The advantage of the machine’s ultrasonic capabilities is that the high frequency movements – 40,000 micro-movements per second – bring a higher degree of control of chip formation and heat within the system. The result is less damage, less waste and a better finish, which is why the technology is suited to machining hard, abrasive, brittle materials like carbon fibre composites, alloys and CMCs.
“The ultrasonic-assisted machining process is basically the same as a standard rotatory cutting tool operation, but with an added highly tuneable, micro-scale, axial motion of the cutting tool providing a secondary motion during cutting,” Kerrigan explains. “It is the additional movement that has the ability to control the amount of energy supplied into the cutting interface, affecting the amount of thermal energy and fracture energy associated with the process. The incoming machine also has linear drives which create better acceleration and change of acceleration, i.e. jerk, to push the machine really fast during five-axis tool paths, which helps when producing complex shapes at high rate whilst retaining part geometric accuracy. With this linear drive system the machine can get up to feed rates of 90 m/min. Current feed rates, between 1 and 4 m/min, are mostly driven by the fact that the forces generated during cutting, even with rpms of over 20,000 rpm, would snap the tools if feed rates got any faster. That is a massive difference and a huge benefit to productivity.”
A customisable controller allows the machine to integrate process-monitoring techniques, providing data that can measure performance but also help to improve tool life.
“The usefulness of this is really on the process monitoring side of things,” states Kerrigan. “The 840D controller is considered state-of-the-art for enabling the extraction of process information, enabling machine health monitoring, shop floor connectivity and closed-loop adaptive control. It can also link to additional live retrofit process measurements that are linked to things like tool wear, damage defects on a part. That’s useful information that gives us greater insight into the machining operations being undertaken on complex materials.”
A fundamental part of the Composites Centre’s work into machining research is measuring cutting forces and temperature as these provide a wealth of information about the health of the process, such as whether a process is dynamically stable, if there is any chatter or forced vibration, the rate of tool wear and whether a machine is being driven beyond its capabilities or experiencing mechanical/bearing wear.
“For carbon fibre-based composite materials, because it’s a highly abrasive process – even with diamond as the cutting tool which is commonplace in industry – you have to replace your tool very regularly to the point where 50-60% of the whole process cost comes from cutting tools,” Kerrigan notes. “The proposed data that will be extracted from this machine can be used by artificial intelligence platforms, such as IBM Watson, to learn how to stretch the life of a tool without interrupting the process.”
The ‘composite capable’ machine is able to operate in both dry and wet machining configurations without harm to machine moving parts, electronics or operator, and has high productivity through rapid traverse rates. It also has particle controlled door opening, an infrared measuring probe and the tool changer introduces DMG’s novel modular carousel design.
The DMU 340 G linear is due to arrive at the AMRC in late December and is likely going to be sited in the original AMRC 1 building.

■ **WHAT TO DO**
(1) Translate this sentence from the passage on ultrasonic machining into Spanish: "The DMU 340 G linear is due to arrive at the AMRC in late December and is likely going to be sited in the original AMRC 1 building."
(2) According to the passage on ultrasonic machining, what feed rate can the machine reach with its linear drive system?
The rows that come next are separate material with no connection to the passage on ultrasonic machining.

Rows excerpted from a collection

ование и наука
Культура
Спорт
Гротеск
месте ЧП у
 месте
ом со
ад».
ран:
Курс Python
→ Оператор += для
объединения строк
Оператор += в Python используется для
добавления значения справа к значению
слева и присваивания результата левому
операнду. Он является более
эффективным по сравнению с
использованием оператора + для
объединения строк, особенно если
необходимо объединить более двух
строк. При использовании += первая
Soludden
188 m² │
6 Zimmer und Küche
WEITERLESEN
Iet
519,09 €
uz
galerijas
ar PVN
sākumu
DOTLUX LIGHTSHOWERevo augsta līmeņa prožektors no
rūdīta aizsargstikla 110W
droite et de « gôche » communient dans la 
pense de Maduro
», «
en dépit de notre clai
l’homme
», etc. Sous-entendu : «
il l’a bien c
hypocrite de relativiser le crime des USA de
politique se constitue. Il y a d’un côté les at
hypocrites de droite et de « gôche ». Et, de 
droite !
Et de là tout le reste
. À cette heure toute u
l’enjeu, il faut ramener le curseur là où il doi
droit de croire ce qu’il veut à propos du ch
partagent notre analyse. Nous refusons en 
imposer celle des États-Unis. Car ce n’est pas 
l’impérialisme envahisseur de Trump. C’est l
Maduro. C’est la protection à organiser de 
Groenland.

■ **ANSWERS TO THIS EXERCISE**
(1) La DMU 340 G linear debe llegar al AMRC a finales de diciembre y probablemente se ubicará en el edificio original AMRC 1.

(2) Up to 90 m/min.